以前のブログ、*「Mさんの瞑想この1年」*「社交不安障害に対する手動瞑想の効果」*で紹介したMさんは面接の中で、
「普通の生活の中でも(洗い物・掃除など)1動作1動作やってると、(手動瞑想と)同じような精神状態になる」「道を歩くとき、一つの目標を集中し見て歩くのではなく、周り全体をみて、その目標も見て歩くのを試したりする。けっこう面白い」と語っていた。
Tさん、36歳 通院歴:3年9ヶ月 診断名:反復性うつ病、恐怖症性不安障害
この2年間に2回、職場復帰にチャレンジしたがいずれも失敗。

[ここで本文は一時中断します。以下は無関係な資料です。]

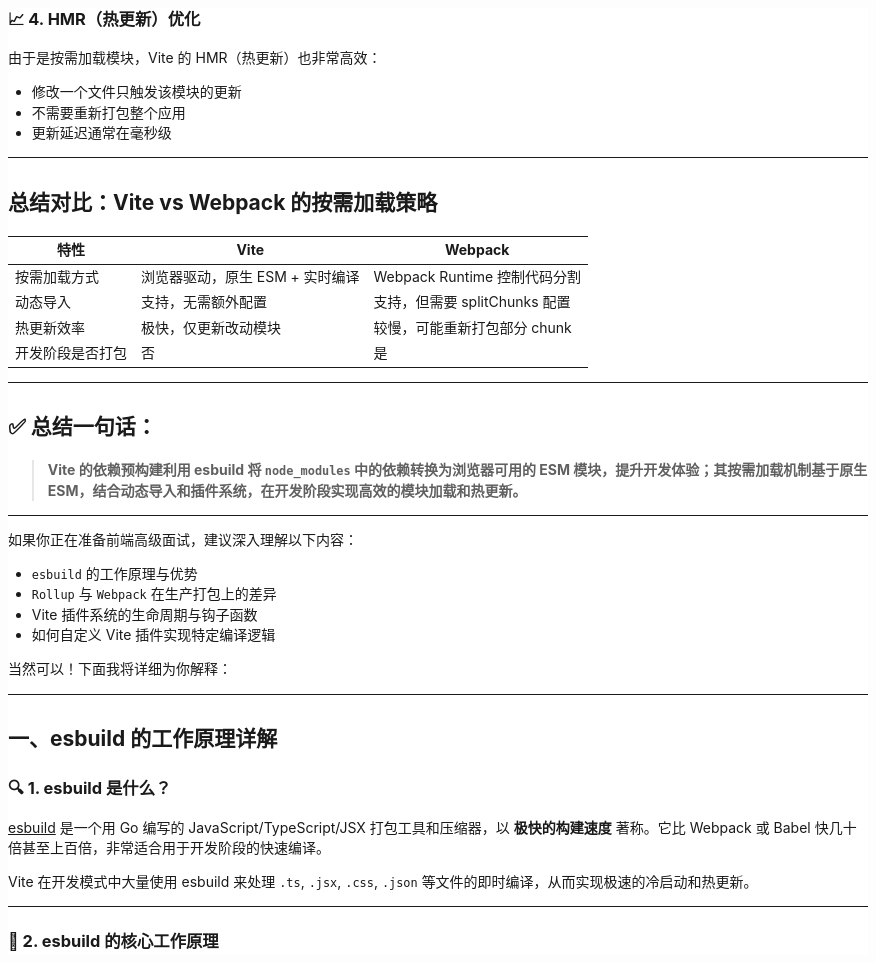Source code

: ### 📈 4. HMR（热更新）优化

由于是按需加载模块，Vite 的 HMR（热更新）也非常高效：

- 修改一个文件只触发该模块的更新
- 不需要重新打包整个应用
- 更新延迟通常在毫秒级

---

## 总结对比：Vite vs Webpack 的按需加载策略

| 特性 | Vite | Webpack |
|------|------|---------|
| 按需加载方式 | 浏览器驱动，原生 ESM + 实时编译 | Webpack Runtime 控制代码分割 |
| 动态导入 | 支持，无需额外配置 | 支持，但需要 splitChunks 配置 |
| 热更新效率 | 极快，仅更新改动模块 | 较慢，可能重新打包部分 chunk |
| 开发阶段是否打包 | 否 | 是 |

---

## ✅ 总结一句话：

> **Vite 的依赖预构建利用 esbuild 将 `node_modules` 中的依赖转换为浏览器可用的 ESM 模块，提升开发体验；其按需加载机制基于原生 ESM，结合动态导入和插件系统，在开发阶段实现高效的模块加载和热更新。**

---

如果你正在准备前端高级面试，建议深入理解以下内容：

- `esbuild` 的工作原理与优势
- `Rollup` 与 `Webpack` 在生产打包上的差异
- Vite 插件系统的生命周期与钩子函数
- 如何自定义 Vite 插件实现特定编译逻辑

当然可以！下面我将详细为你解释：

---

## 一、**esbuild 的工作原理详解**

### 🔍 1. esbuild 是什么？

[esbuild](https://esbuild.github.io/) 是一个用 Go 编写的 JavaScript/TypeScript/JSX 打包工具和压缩器，以 **极快的构建速度** 著称。它比 Webpack 或 Babel 快几十倍甚至上百倍，非常适合用于开发阶段的快速编译。

Vite 在开发模式中大量使用 esbuild 来处理 `.ts`, `.jsx`, `.css`, `.json` 等文件的即时编译，从而实现极速的冷启动和热更新。

---

### 🧠 2. esbuild 的核心工作原理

今回、平成29年11月、出勤訓練を終えて3回目の職場復帰。Tさんは休職中の平成29年3月に手動瞑想を始めた。とても素直で生真面目な青年で、手動瞑想を毎日30分以上、欠かさず続けてきた。
H.30.1.○「仕事は淡々とやっている。手動瞑想をやってる感じで、外のことを気にしないようにしている」
H.30.1.○「手動瞑想をやってる感じの時と、そうでない時があった。その日によって集中度合いが違うんだと気づいた。ダメな時はダメなので、後回しにするか、次の日に仕切り直しした方がいいかなと思った」<自分のコンディションに気づくのは良いこと>。
H.30.1.○「仕事が忙しいときはいいけど、暇になると邪念が入ってくる。集中しているときと、邪念が多い時がある。邪念がまた来たね、とわかる・・・手動瞑想をやりながら、修行をやってる感じで仕事をしている」<邪念とはどんなもの?>「こういう作業は効率が悪いな、とかで、前はどうすれば解決するかを考えてグルグルしていた。今はとりあえず目の前の仕事をやろうと集中することにしている」<邪念(思考)だと気づけるのは、これまでの瞑想の成果なのではないか。前はそれが邪念(思考)だと気づけないで、ずっと考え続け、それで消耗し、おまけに目の前の仕事がストップしていたのではないか。「思考すること」と「思考に気づくこと」は違うということが分かってきたんじゃないかな>と伝えた。
これぞまさに!10か月継続してきた手動瞑想の成果だと思う。Mさんの言う「手動瞑想をやってるのと同じような精神状態」、Tさんの言う「手動瞑想をやってる感じ・・・修行をやってる感じで仕事をしている」は、瞑想の基本練習を続けた成果が、実生活の場に現れたことを示唆するものではないかと思う。
毎日時間を決めてやるヴィパッサナー瞑想(手動瞑想・呼吸瞑想)は、瞑想の基本を練習する場であり、本当の勝負の場は実生活である。実生活の中でなんらかの効果が見えてこなければ、「こんな瞑想は効果がない」と考えてやる気をなくし、途中でやめてしまうひとが多い。実生活の中で効果を上げていることに未だ気づけていない患者さんには、MさんやTさんのような、実際に成果を上げた患者さんの“気づき”を紹介することにしています。